2014/10/04(土)「なぜ時代劇は滅びるのか」
日経夕刊のレビューで文芸評論家の縄田一男さんが五つ星を付けて絶賛していた。「この書評コーナーの最高点は星5つだが、この一巻に限り、私は10でも20でも差しあげたい。……(中略)本書を読んでいる間、私の心は泣き濡(ぬ)れていた。いや、時に号泣していた。春日よ、死ぬ時は一緒だぞ――。」。著者のあとがきに縄田さんの批評が引用されているのを読んで、このレビューの真意が分かった。著者が2011年に出した「時代劇の作り方」の縄田さんの批評に対する返歌がこの本であり、それに対して縄田さんが再び、日経のレビューで答えたということになる。

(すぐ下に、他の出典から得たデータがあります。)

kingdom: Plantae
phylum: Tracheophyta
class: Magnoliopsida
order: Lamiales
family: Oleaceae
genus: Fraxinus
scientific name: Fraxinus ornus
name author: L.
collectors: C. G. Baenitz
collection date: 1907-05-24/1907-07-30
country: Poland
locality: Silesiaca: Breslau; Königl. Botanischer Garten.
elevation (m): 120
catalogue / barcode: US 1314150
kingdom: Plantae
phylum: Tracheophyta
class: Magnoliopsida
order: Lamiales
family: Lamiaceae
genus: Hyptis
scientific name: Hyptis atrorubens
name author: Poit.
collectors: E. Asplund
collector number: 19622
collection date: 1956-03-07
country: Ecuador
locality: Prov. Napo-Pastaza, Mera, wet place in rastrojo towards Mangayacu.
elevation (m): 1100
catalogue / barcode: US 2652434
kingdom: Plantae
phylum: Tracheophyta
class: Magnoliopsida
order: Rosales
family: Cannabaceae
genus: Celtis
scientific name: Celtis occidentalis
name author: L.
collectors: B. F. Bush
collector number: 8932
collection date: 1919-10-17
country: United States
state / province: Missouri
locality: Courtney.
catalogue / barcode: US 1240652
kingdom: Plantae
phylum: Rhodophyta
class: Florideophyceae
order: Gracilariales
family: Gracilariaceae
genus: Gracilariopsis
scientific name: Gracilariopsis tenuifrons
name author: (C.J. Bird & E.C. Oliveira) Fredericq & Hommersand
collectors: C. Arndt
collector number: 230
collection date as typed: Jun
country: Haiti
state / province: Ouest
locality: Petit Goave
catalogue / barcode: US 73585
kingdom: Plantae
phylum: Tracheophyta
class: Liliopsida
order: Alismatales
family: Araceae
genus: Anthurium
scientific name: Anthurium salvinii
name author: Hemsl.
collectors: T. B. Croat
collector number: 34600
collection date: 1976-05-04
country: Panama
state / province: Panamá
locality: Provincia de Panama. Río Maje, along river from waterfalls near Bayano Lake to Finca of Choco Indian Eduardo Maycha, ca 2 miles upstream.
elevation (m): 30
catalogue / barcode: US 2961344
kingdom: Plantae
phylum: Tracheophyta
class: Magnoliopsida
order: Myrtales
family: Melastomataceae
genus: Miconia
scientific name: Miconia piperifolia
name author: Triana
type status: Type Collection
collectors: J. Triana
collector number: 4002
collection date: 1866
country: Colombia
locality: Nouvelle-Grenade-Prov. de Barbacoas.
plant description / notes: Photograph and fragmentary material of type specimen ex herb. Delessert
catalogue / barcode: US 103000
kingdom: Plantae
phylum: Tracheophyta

映画・テレビで盛んだった時代劇はなぜ衰退したのか。著者はかつて視聴率30%以上を誇った「水戸黄門」終了の理由から説き起こして、さまざまな要因を挙げていく。製作費がかかる割に時代劇は視聴率が取れなくなった。その理由は内容のマンネリ化だ。テレビのレギュラー番組は徐々になくなり、次第に時代劇が分かる役者も監督も脚本家もプロデューサーもいなくなった。レギュラーがないから時代劇のスタッフは時代劇だけでは食べていけない。人材を育てる場もなくなる。こうした負のスパイラルが進み、今や時代劇は風前の灯火なのだそうだ。
今年2014年は映画「るろうに剣心」2部作や「柘榴坂の仇討」「蜩ノ記」という良質な時代劇が公開されたのでそんなに衰退している感じは受けないのだけれど、時代劇を巡る状況は相当に深刻らしい。時代劇の分からないプロデューサーが作ったNHK大河ドラマ「江」や時代劇の演技を拒否した岸谷五朗主演の仕事人シリーズを著者は強く批判する。時代劇を愛する著者の危機感は大きいのだ。
ただ、時代劇衰退の理由と現状はよく分かるが、ではどうすればいいのか、という提言がこの本にはない。テレビでレギュラー枠を復活させるのがいいのだろうが、視聴率が取れない以上、いきなりは難しいだろう。単発で質の高い面白い時代劇を作り、視聴率の実績を挙げ、レギュラー化を勝ち取っていくしかないと思う。これは相当に困難な道だ。